__EXERCISE SET__.
A: Retype the tree game problem starting at "For each test" and ending at "i is white.".
B: In the tree game problem, what range is given for the number of nodes N?
** EXTRACT follows **
数据结构与算法分析A Lab 6 F题题解

# Description

Hong likes game very much. He wants to play a game with you.

There is a tree with N nodes. Node 1 is the root. Each node is colored black or white.

Each turn, the player should choose a black node and change it to white. After that, he can choose its any number of the proper ancestors and change their color. The one who cannot find a black node at the tree in his turn, he lose the game.

Hong is good at the game, so he let you take the first turn. Hong will always find the optimal solution. He wants to know if you can win the game.

# Input

The first line will be an integer T (1≤T≤100), which is the number of test cases.

For each test data:

The first line contains one integer N (1≤N≤10000) — the number of the nodes.

The second line contains N integers w1…wn {0, 1}, wi = 1 means node i is black. Otherwise node i is white.

Each of the next N - 1 lines contain two integers a and b, which means there is an edge between node a and b.

# Output

For each teat case, if you can win, print “YES”; Otherwise, print “NO”.

# Sample Input

1
2
1 0
1 2

# Sample Output

YES

# 思路

题意就是给出一棵树，一开始所有节点都是黑色。A和B轮流选择一个黑点把它变成白色，并把它的任意祖先的颜色反转。无法操作者输。

# Solution

# Code

#include <cstdio>
#include <cstring>
#include <algorithm>
using namespace std;
const int N = 1e5 + 10;
struct Edge
{
    int to, next;
} edge[N];
int head[N], cnt = 0;
void insert(int u, int v)
{
    edge[++cnt] = (Edge){v, head[u]};
    head[u] = cnt;
}
int c[N], ct[N], dep;
void dfs(int now, int fa, int k)
{
    if (c[now] == 1)
        ++ct[k];
    if (k > dep)
        dep = k;
    for (int i = head[now]; i; i = edge[i].next)
    {
        int v = edge[i].to;
        if (v == fa)
            continue;
        dfs(v, now, k + 1);
    }
}
void solve()
{
    memset(head, 0, sizeof head); cnt = 0;
    memset(ct, 0, sizeof ct); dep = 0;
    int n; 
    scanf("%d", &n);
    for (int i = 1; i <= n; ++i)
        scanf("%d", c + i);
    for (int i = 1; i < n; ++i)
    {
        int u, v;
        scanf("%d%d", &u, &v);
        insert(u, v);
        insert(v, u);
    }
    dfs(1, 0, 1);
    bool ans = false;
    for (int i = 1; i <= dep; ++i)
        if (ct[i] & 1)
            ans = true;
    puts(ans ? "YES" : "NO");
}
int main()
{
    int T; scanf("%d", &T);
    while (T--)
        solve();
    return 0;
}
** End of EXTRACT **
** SOURCE MATERIAL follows **
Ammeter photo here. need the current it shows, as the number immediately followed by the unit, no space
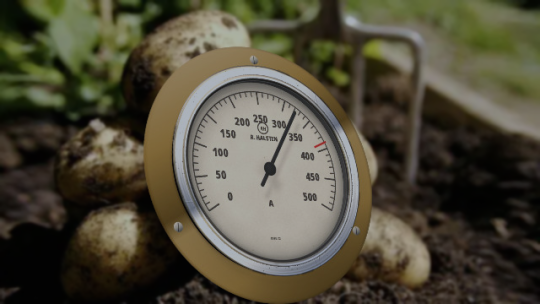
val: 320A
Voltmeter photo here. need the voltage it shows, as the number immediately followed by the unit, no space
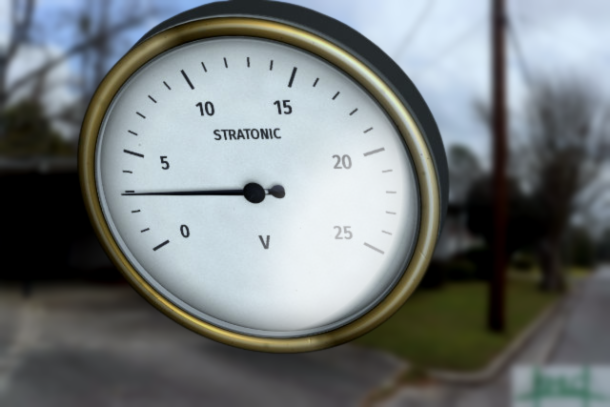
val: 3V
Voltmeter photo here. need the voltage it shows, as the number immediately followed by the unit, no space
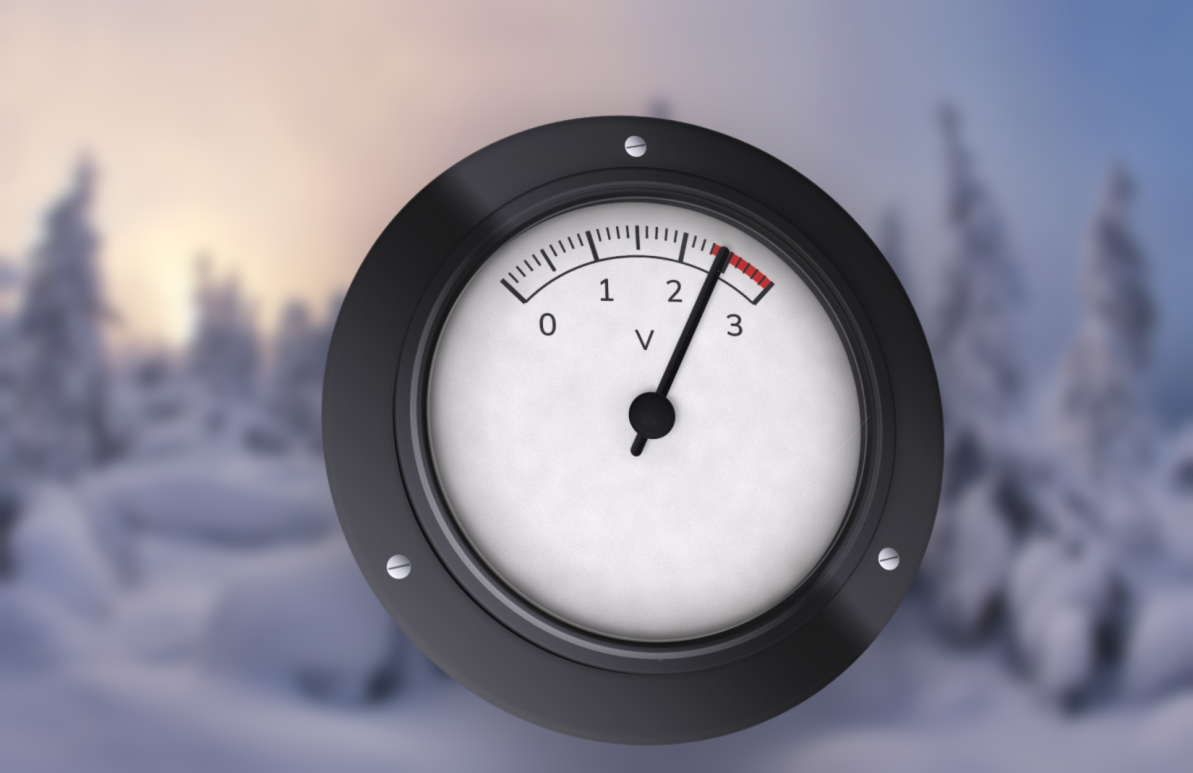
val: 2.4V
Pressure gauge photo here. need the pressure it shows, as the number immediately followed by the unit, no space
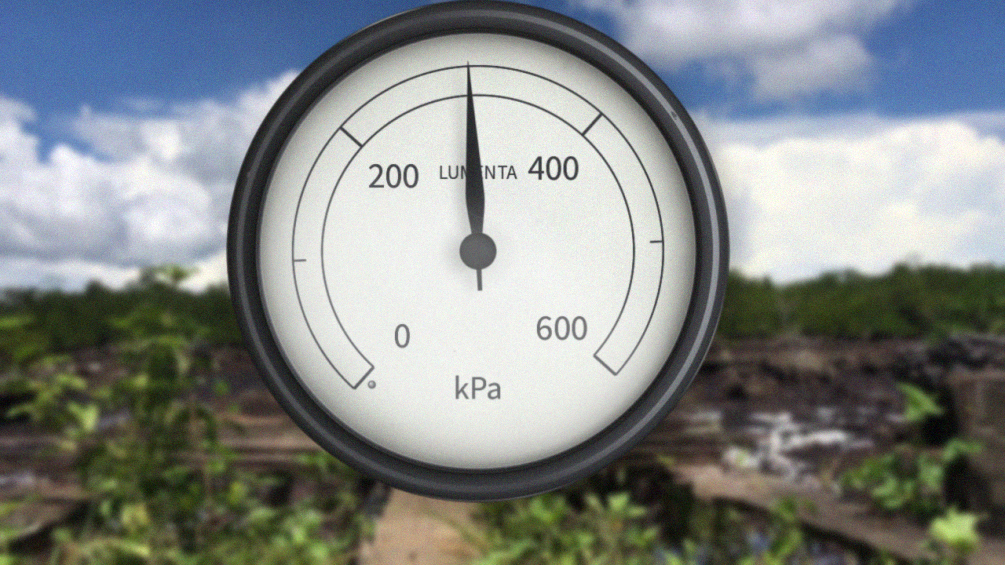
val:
** End of SOURCE MATERIAL **
__OUTPUTS IN ORDER__.
A:
For each test data:

The first line contains one integer N (1≤N≤10000) — the number of the nodes.

The second line contains N integers w1…wn {0, 1}, wi = 1 means node i is black. Otherwise node i is white.

B: 1≤N≤10000